The scalp incision and bone flap take into account any associated aneurysms as well as the precise location of the DACA aneurysm. For extremely proximal A2 lesions, a bicoronal, modified bicoronal, or pterional incision may be used in preparation for a pterional craniotomy with or without orbital or orbitozygomatic extension. For the usual DACA aneurysm arising from the callosomarginal artery origin in the region of the genu, we use a modified bicoronal scalp incision extending from the ipsilateral zygoma across the midline to the contralateral superior temporal line, at the hairline (Fig. 369-5). We make a parasagittal craniotomy beginning at the margin of the frontal air sinus and extending 4 to 6 cm superiorly toward the coronal suture, laterally to the superior temporal line and across the superior sagittal sinus. Some surgeons place the bur holes directly over the sagittal sinus. We prefer to place slots across the sinus so that the dura of the contralateral frontal lobe is visible. This allows one to raise the bone flap with the footplate attachment never contacting the sinus and allows one to rotate the sinus slightly to the contralateral side after opening the dura, resulting in increased exposure. Care must be taken to not occlude the sinus with this maneuver. More distal pericallosal artery aneurysms are also best approached interhemispherically (see Fig. 369-5). The exact site of the scalp incision and craniotomy is determined by the specific location of the aneurysm as well as the underlying venous anatomy. Frameless stereotactic coregistered to an MRI, magnetic resonance angiogram, or venogram can be helpful in planning the exact location of both. Attempts should be made to avoid retraction on the motor cortex, and broader-based scalp flaps that cross the midline allow flexibility to operate in front of and behind critical venous anatomy.

Microsurgical Dissection

Unless a very low anterior trajectory is taken, proximal arterial control is always achieved later with these approaches than with traditional skull base approaches. Thus, extreme care must be taken not to overly manipulate adherent brain, clot, or distal vessels during early microsurgical exposure.

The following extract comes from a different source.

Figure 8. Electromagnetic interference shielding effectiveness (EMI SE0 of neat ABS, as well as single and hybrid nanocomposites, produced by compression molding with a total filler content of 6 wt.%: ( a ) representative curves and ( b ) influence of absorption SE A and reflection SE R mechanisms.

The dura is opened in a cruciate fashion with a medial triangular dural flap based on the superior sagittal sinus. Care is taken not to thrombose the sinus nor to interrupt any of the bridging veins. Although classic teaching maintains that even a large vein anterior to the coronal suture may be taken without risking venous infarction, we recommend a large precoronal bone flap to allow several corridors to the aneurysm without having to sacrifice bridging veins. At this point, the operating microscope is brought in, and a self-retaining retractor system is set up. The cortical surface of the frontal lobe is covered with Telfa, and the frontal lobe is gently dissected from the falx so that the surgeon can investigate the status of medially bridging veins below the level of the sinus. A 2- to 3-cm working corridor is developed, and self-retaining retractors are placed on both the frontal cortex and the falx at its inferior margin. This facilitates exposure of the cingulate gyri bilaterally. Bipolar cautery is not necessary except for occasional small veins that cross the field. Expansion of the anterior to posterior working space between the cingulate gyri is rewarded with clear identification of the callosomarginal arteries.